### Source material
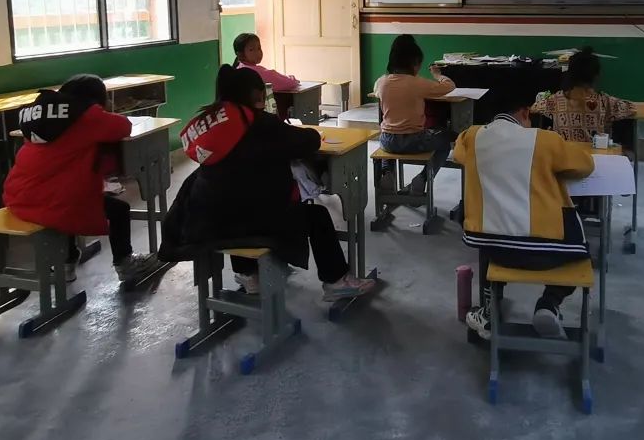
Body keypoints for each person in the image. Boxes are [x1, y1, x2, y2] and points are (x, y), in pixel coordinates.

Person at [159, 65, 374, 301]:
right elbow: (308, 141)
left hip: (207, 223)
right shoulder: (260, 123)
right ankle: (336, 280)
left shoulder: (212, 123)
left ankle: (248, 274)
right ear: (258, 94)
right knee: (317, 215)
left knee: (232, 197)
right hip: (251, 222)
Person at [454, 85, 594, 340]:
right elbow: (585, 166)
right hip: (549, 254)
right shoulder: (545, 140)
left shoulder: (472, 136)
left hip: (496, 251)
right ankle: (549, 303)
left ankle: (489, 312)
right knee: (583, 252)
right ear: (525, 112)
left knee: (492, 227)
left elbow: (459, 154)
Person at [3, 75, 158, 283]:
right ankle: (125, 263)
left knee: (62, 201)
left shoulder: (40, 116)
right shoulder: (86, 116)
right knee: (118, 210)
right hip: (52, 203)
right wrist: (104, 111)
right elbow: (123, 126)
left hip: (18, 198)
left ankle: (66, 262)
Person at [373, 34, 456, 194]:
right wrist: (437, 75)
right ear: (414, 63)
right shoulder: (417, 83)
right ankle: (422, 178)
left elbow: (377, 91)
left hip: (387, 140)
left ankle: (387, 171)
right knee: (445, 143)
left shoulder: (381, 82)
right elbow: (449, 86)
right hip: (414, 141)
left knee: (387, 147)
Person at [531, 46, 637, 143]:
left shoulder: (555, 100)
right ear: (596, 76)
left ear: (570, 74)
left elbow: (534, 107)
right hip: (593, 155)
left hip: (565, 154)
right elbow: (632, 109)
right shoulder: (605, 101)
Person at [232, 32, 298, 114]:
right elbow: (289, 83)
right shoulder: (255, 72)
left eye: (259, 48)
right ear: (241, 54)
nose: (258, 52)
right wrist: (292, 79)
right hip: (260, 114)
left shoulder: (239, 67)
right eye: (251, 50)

### What to produce
Transcribe the listing above exactly, leaving every picture out.

### Response to this exercise
Body keypoints for each person in the image. Boxes are [x1, y1, x2, y2] and points are (x, y), in pixel coordinates.

Person at [159, 65, 374, 301]:
right elbow: (308, 141)
left hip: (207, 223)
right shoulder: (260, 123)
right ankle: (336, 280)
left shoulder: (212, 123)
left ankle: (248, 274)
right ear: (258, 94)
right knee: (317, 215)
left knee: (232, 197)
right hip: (251, 222)
Person at [454, 85, 594, 340]:
right elbow: (585, 166)
right hip: (549, 254)
right shoulder: (545, 140)
left shoulder: (472, 136)
left hip: (496, 251)
right ankle: (549, 303)
left ankle: (489, 312)
right knee: (583, 252)
right ear: (525, 112)
left knee: (492, 227)
left elbow: (459, 154)
Person at [3, 75, 158, 283]:
right ankle: (125, 263)
left knee: (62, 201)
left shoulder: (40, 116)
right shoulder: (86, 116)
right knee: (118, 210)
right hip: (52, 203)
right wrist: (104, 111)
right elbow: (123, 126)
left hip: (18, 198)
left ankle: (66, 262)
Person at [373, 34, 456, 194]:
right wrist: (437, 75)
right ear: (414, 63)
right shoulder: (417, 83)
right ankle: (422, 178)
left elbow: (377, 91)
left hip: (387, 140)
left ankle: (387, 171)
right knee: (445, 143)
left shoulder: (381, 82)
right elbow: (449, 86)
right hip: (414, 141)
left knee: (387, 147)
Person at [531, 46, 637, 143]:
left shoulder: (555, 100)
right ear: (596, 76)
left ear: (570, 74)
left elbow: (534, 107)
right hip: (593, 155)
left hip: (565, 154)
right elbow: (632, 109)
right shoulder: (605, 101)
Person at [232, 32, 298, 114]:
right elbow: (289, 83)
right shoulder: (255, 72)
left eye: (259, 48)
right ear: (241, 54)
nose: (258, 52)
right wrist: (292, 79)
right hip: (260, 114)
left shoulder: (239, 67)
right eye: (251, 50)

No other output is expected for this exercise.